A Washington D.C. judge is under fire by federal prosecutors as well as the country’s largest gun lobby for releasing an 18-year-old gunman with only an ankle monitor.
Earlier this month, Amonte Moody was arrested on allegations that he sprayed a neighborhood just a mile from the U.S. Capitol with more than two dozen rounds of ammunition using an AR-15 semiautomatic rifle, according to the U.S. Department of Justice (DOJ) and Metropolitan D.C. police records.
There were no reports of anyone injured.
According to a criminal complaint from the DOJ’s D.C. district, after emptying the AR-15, Mr. Moody dismantled it, fled the scene, and hid in a basement.
A police report provided to The Epoch Times alleges that Mr. Moody had at one point during the shooting targeted an SUV parked in an alleyway.

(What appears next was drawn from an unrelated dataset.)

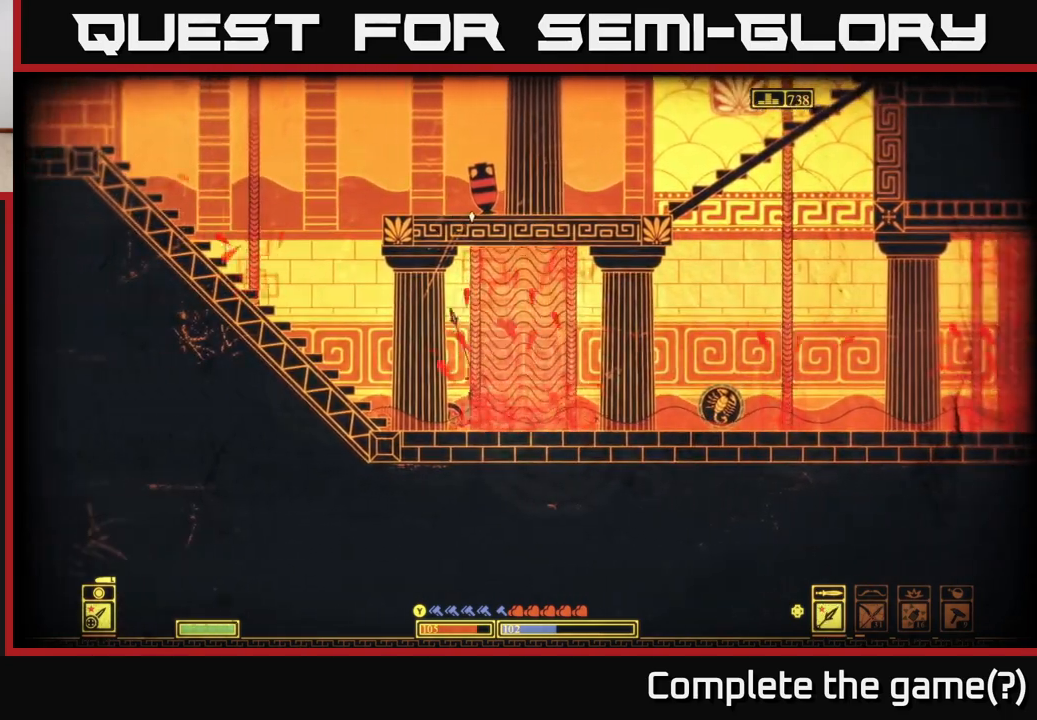
{"buttons": ["A"], "left_stick": "left", "right_stick": "center", "events": [[117, "right_stick", "center"], [267, "A", "down"]]}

Federal prosecutors asked that Mr. Moody be remanded without bail pending trial. The charges against Mr. Moody are lengthy and include reckless endangerment; endangerment with a firearm; possession of a large capacity ammunition feeding device; concealing an illegal firearm; illegal possession of a firearm; destruction of property, and tampering with physical evidence.
Instead, in a bench ruling at Mr. Moody’s bail hearing, Magistrate Judge Lloyd U. Nolan Jr., a former public defender, determined that Mr. Moody, in his words, “ is not a threat to the community” and released him under house arrest under the condition he wear an ankle monitor.
Prosecutors were incensed and asked for an emergency hearing on a motion to the court to reconsider Mr. Moody’s release. The emergency hearing is scheduled to take place on May 15.
“Despite the egregiousness of this conduct, the strength of the case, including video evidence depicting it and two identifications of the defendant as the shooter, and the statutory presumption in favor of detention pending trial, the Magistrate Judge released the defendant,” federal prosecutors wrote in its motion for the emergency hearing.
The prosecution also argued that it was not safe for Mr. Moody to be released on an ankle monitor, because the devices are not monitored 24 hours a day, but only during “business hours” and only during the week—not on weekends.
Judge Nolan made his ruling after Mr. Moody’s court-appointed attorney public defender, Kavya Naini, argued at his bail hearing that it would be in Mr. Moody’s best interest to be released so he could complete his high school diploma.
She also argued at Mr. Moody’s bail hearing that the 18-year-old had a supportive family that would help him comply with the terms of his house arrest.
Ms. Naini referred The Epoch Times to the Washington D.C. Public Defender Service’s Office of Public Affairs for comment, but the office never responded.
Judge Nolan’s office number listed on the court’s website was out of service as of 10 a.m. on May 14 and he could not be reached by email.
Backlash over his May 3 ruling has spread across social media with thousands posting comments expressing outrage over the judge’s decision.
The National Rifle Association (NRA) blasted Judge Nolan’s ruling in a May 13 letter entitled “District of Crime: Shocking Case Characteristic of D.C. Approach to Violence.”
The group added that people have “the right to be upset” when the federal government “uses its vast powers to target innocuous gun owners throughout the nation while refusing to adequately confront actual violent crime in their own enclave.”
Several media outlets reported comments that Judge Nolan allegedly posted on Facebook “boasting about being woke” and that he also pledged his support for Black Lives Matter on the social media platform and indicated that in 2020, he donated to a fundraiser for Gideon’s Promise, a George Soros-supported foundation.
According to a press release by the D.C. Court, Judge Nolan is a Massachusetts native and served as an intern for President Bill Clinton appointee Judge Russell Canan before being appointed to the bench in 2010. Judge Canan had been a long-time staff attorney for the Southern Prisoner’s Defense Committee before winning President Clinton’s nomination.
Before his appointment, Judge Nolan served as a public defender in Washington for 11 years and according to a more recent bio published by the D.C. Court, he serves “on multiple committees within the court” and has sat on every kind of court cases except for probate.In 2016, Judge Nolan was highlighted by his alma mater George Washington University School of Law during its celebration of Black History Month.